▶ Reading text:
New n-Type Diamond Semiconductor Synthesized

- Opening the Way to Implementation of Diamond-Based Electron Devices -

Key points

  • World-first success in synthesizing (001) n-type diamond semiconductor, of great significance for electron device application.
  • Ultraviolet emitting diode manufactured on trial basis using p-n junction with (001) n-type diamond semiconductor, successfully emitting UV radiation of 235 nm wavelength.
  • A quantum leap toward the practical application of diamond semiconductor, for an electron device.


Dr. Satoshi Yamasaki, a supervising researcher, Dr. Hiromitsu Kato, a researcher, and their colleagues of the Diamond Research Center (DRC), the National Institute of Advanced Industrial Science and Technology (AIST), an independent administrative institution, have succeeded in synthesizing n-type diamond semiconductor on (001) oriented diamond substrate through the vapor deposition leading the world. Furthermore, they have successfully realized ultraviolet emission with UV emitting device prepared on the basis of p-n junction using the (001) n-type diamond semiconductor. This is a very significant achievement eliminating the restriction by the substrate orientation, which has been a bottleneck in the development of electron device derived from diamond semiconductor.

Diamond is characterized by high thermal conductivity, breakdown voltage and very high mobility for electrons and positive holes, to be promising in the application as electron device based on these merits. Particularly, in the area of power device and short-wavelength light emitting device, the highest performance may be expected among various types of semiconductors, and for this reason, a number of research organizations are racing for the development of diamond semiconductor devices.

▶ Assignment A: Print the lines of the rows exactly, starting with the line containing "the ongoing cash" and continuing through the final line of the rows.

Dataset records
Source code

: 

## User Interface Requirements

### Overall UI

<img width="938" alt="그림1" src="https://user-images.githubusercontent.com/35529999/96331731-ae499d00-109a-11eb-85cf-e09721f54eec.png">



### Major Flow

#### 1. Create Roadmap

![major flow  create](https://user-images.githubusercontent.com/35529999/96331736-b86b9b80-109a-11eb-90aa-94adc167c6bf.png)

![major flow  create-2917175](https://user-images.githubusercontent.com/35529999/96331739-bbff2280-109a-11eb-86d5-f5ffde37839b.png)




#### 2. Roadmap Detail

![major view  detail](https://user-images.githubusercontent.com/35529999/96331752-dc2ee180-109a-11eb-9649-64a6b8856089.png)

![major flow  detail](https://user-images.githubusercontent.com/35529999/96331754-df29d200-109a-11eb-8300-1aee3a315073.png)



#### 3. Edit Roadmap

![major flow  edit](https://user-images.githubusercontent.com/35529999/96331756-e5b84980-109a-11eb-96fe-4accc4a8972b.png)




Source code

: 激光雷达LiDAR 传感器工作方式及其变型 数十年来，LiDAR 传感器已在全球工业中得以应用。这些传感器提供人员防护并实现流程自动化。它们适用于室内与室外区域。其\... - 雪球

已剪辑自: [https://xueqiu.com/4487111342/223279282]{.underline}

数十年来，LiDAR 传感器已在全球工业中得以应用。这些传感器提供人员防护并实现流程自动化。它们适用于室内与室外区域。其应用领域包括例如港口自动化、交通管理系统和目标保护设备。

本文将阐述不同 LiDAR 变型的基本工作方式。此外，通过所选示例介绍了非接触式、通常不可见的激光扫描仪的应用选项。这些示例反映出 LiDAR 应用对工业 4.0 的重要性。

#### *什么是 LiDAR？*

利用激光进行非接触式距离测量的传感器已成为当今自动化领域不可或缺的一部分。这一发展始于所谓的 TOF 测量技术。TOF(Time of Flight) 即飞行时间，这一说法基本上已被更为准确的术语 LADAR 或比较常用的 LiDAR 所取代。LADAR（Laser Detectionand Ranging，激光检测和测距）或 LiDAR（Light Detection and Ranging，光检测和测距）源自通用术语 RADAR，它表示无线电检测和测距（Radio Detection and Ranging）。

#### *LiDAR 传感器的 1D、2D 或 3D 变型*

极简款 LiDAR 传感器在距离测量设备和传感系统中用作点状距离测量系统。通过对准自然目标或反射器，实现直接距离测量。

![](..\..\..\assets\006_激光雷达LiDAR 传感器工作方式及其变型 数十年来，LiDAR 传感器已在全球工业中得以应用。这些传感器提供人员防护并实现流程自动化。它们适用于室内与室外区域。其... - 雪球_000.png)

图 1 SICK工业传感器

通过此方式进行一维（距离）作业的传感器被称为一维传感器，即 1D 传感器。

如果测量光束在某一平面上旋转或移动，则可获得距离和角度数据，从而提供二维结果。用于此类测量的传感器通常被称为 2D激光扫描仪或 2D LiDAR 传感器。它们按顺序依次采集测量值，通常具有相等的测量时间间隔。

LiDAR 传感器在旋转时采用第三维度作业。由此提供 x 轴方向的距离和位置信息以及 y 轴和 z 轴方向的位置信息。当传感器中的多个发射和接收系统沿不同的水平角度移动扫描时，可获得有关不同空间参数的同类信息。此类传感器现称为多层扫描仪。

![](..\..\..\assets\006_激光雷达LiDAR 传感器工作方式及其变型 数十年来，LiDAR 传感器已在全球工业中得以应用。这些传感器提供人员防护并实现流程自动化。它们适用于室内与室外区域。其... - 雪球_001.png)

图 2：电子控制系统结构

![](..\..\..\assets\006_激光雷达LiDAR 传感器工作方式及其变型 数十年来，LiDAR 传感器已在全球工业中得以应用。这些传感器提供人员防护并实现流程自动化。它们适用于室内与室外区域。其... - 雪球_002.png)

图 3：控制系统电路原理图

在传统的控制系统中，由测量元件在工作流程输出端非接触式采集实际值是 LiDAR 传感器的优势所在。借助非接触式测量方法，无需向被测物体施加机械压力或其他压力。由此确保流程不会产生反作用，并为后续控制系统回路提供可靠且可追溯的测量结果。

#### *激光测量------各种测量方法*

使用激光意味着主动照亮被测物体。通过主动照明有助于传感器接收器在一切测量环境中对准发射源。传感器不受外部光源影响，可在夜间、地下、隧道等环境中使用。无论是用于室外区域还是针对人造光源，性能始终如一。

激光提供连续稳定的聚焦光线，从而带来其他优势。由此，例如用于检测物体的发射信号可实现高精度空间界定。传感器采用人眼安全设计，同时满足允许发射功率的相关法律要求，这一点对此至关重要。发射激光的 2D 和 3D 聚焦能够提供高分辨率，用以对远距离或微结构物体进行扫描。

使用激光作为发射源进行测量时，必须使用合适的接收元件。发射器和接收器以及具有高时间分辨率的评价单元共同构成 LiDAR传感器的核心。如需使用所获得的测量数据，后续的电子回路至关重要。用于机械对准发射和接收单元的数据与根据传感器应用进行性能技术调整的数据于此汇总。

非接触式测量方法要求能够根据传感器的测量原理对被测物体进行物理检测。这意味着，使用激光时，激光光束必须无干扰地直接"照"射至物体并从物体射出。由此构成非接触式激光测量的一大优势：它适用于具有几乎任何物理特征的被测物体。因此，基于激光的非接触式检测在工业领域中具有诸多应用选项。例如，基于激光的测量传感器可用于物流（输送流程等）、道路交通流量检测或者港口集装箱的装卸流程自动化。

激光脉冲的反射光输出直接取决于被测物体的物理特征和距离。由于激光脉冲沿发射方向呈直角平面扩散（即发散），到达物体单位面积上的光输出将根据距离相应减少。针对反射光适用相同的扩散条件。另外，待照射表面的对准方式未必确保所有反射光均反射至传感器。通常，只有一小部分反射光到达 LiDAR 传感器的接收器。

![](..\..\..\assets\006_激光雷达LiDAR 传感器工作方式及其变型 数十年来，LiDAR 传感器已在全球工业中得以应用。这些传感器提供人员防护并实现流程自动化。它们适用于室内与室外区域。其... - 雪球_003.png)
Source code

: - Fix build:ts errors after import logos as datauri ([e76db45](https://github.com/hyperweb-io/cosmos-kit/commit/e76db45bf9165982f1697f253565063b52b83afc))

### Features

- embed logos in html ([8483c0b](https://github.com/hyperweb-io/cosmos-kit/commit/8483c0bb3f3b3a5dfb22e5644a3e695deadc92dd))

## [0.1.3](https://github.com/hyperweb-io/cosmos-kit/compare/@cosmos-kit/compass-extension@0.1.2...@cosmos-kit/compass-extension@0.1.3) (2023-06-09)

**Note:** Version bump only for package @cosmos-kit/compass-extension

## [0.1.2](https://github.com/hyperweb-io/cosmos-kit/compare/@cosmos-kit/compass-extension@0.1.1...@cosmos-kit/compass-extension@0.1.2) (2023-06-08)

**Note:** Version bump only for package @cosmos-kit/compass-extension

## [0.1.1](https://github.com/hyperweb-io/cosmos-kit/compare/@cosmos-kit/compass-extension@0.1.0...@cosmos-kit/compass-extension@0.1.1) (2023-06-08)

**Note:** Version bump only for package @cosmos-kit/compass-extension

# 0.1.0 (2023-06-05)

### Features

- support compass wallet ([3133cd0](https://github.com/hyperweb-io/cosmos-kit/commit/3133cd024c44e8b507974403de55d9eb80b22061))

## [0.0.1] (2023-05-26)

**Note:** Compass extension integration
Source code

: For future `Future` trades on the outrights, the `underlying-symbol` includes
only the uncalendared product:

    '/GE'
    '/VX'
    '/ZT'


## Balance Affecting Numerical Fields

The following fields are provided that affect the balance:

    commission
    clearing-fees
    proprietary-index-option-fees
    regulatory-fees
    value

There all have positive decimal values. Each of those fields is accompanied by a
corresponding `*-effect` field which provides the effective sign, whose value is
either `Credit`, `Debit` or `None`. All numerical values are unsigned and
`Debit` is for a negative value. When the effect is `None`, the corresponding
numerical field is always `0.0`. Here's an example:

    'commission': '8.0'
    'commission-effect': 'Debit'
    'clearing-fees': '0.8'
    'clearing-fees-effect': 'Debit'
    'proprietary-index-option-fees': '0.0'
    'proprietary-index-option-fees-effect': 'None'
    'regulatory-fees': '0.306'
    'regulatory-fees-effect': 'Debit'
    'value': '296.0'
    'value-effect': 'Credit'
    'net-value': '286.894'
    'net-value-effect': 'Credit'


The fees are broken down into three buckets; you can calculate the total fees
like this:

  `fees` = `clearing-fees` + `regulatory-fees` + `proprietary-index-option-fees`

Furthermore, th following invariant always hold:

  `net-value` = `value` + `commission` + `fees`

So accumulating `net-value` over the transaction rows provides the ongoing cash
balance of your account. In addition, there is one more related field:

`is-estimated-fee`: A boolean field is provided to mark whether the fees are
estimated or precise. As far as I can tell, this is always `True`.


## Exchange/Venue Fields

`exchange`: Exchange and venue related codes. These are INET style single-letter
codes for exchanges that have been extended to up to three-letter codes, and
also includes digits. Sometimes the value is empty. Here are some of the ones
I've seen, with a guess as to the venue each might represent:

▶ Assignment B:
Answer the following questions using the diamond semiconductor text:
(i) What wavelength of ultraviolet radiation did the trial diode emit?
(ii) On diamond substrate of what orientation was the n-type diamond semiconductor synthesized?
(iii) In which two areas may diamond offer the highest performance among semiconductors?

▶ Exercise output A:
So accumulating `net-value` over the transaction rows provides the ongoing cash
balance of your account. In addition, there is one more related field:

`is-estimated-fee`: A boolean field is provided to mark whether the fees are
estimated or precise. As far as I can tell, this is always `True`.


## Exchange/Venue Fields

`exchange`: Exchange and venue related codes. These are INET style single-letter
codes for exchanges that have been extended to up to three-letter codes, and
also includes digits. Sometimes the value is empty. Here are some of the ones
I've seen, with a guess as to the venue each might represent:

▶ Exercise output B:
(i) 235 nm.
(ii) (001) oriented diamond substrate.
(iii) Power devices and short-wavelength light emitting devices.